Qual a dimensão da crise que vivemos hoje no Brasil? Tenho defendido que é uma profunda crise civilizacional, pois alcança as bases da sociedade em seu conjunto. O que tem sido colocado em questão é justamente a pertinência e validade dos princípios que fundamentam a civilização cristã. Parcela significativa da sociedade tem se questionado se a ética, a justiça e a solidariedade, por exemplo, ainda são princípios válidos para sustentar e estruturar a vida. O país vive no limiar da barbárie.
O aspecto que mais evidencia a profundidade da crise aparece na maneira como a pandemia tem sido enfrentada no país. A ausência de planejamento para a aquisição de vacinas, de maneira a promover a imunização, deixou a população totalmente vulnerável, desprotegida, à mercê do vírus letal. O país sofre e sangra, com a morte de mais de 260 mil de seus filhos.
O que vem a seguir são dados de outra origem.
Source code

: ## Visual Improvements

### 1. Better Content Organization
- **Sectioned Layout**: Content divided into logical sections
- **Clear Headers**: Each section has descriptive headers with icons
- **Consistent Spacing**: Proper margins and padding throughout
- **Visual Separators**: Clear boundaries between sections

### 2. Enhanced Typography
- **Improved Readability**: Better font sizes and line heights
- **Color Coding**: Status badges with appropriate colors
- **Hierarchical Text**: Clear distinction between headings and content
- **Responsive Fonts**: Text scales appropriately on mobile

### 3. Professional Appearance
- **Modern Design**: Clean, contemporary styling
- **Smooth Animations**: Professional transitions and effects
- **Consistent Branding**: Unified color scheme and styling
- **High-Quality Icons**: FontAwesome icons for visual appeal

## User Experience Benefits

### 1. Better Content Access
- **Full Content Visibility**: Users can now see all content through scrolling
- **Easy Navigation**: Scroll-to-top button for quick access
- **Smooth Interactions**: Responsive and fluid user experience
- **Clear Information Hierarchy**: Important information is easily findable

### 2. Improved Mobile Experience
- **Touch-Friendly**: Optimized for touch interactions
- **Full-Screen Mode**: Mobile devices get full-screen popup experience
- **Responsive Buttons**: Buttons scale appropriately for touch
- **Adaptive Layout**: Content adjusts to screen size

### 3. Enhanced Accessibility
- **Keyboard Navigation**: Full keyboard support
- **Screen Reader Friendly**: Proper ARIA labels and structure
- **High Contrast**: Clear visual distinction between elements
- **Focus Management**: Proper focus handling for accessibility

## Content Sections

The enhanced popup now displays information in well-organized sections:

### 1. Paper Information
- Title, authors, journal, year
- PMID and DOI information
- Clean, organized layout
Apesar do número elevado de mortes e de todo um prognóstico que aponta para um acirramento e agravamento da pandemia no país, há um movimento que tem procura construir uma narrativa negacionista, afirmando que a pandemia não passa de mera ficção, por contemplar intenções no campo das disputas políticas. Há uma forte rede de produção de fake news e pós-verdades, que busca desconstruir a letalidade da Covid-19 e levantar dúvidas sobre a da utilização de máscaras e do isolamento social como instrumentos eficazes de prevenção ao vírus.
As narrativas que se contrapõem ao fato da dura e dramática realidade da pandemia acabaram por gerar um ambiente cultural não solidário, de aberta desconfiança e deflagrado conflito. Emerge todo um cenário no qual a morte do outro passou a ser percebida como realidade banalizada, como se não causasse nenhum impacto à vida coletiva. A profunda indiferença e insensibilidade em relação ao sofrimento do outro demarcam, precisamente, a rejeição aos conceitos de ética, justiça e solidariedade, pilares da civilização ocidental. O caos no campo da saúde pública acabou por desvelar uma profunda crise ética e civilizacional.
No quadro geral da crise sistêmica por que passa o país é importante dar especial atenção para a área da política econômica, na qual prevalece a visão do ultraliberalismo, com a defesa irrestrita e até irracional do livre mercado. A ideia simplista de que cabe ao mercado regular a dinâmica econômica, em um Estado com uma mínima atuação, acaba por deixar os mais pobres em uma situação de total abandono e vulnerabilidade, aprofundando ainda mais a realidade de profunda desigualdade social no país.
No momento mais dramático e sombrio da pandemia no Brasil, agravado pela situação alarmante do desemprego e do trabalho precarizado, somando um vasto contingente de pessoas sem as garantias sociais básicas, o governo federal resiste perversamente para conceder um auxílio emergencial mínimo, que seja capaz de livrar as famílias da pobreza extrema e da fome. Sem vacinas para imunização e sem um auxílio financeiro digno, a população brasileira não encontra amparo nem no Estado nem no mercado.
Com o surgimento de novas cepas do Novo Coronavírus, consequência de processos biológicos de mutação, o país pode se tornar uma ameaça para a humanidade e para o próprio planeta. Já não há mais espaço para negacionismos, nem imobilismos irresponsáveis. É urgente que os brasileiros sejam protegidos do vírus, com a vacinação em massa, e amparados financeiramente, com uma gestão econômica que coloque as pessoas em primeiro plano. O grande desafio será reinventar o Brasil, resgatando o primado da ética, da justiça e da solidariedade.
Adelino Francisco de Oliveira é professor no Instituto Federal, campus Piracicaba. Doutor em Filosofia e Mestre em Ciências da Religião.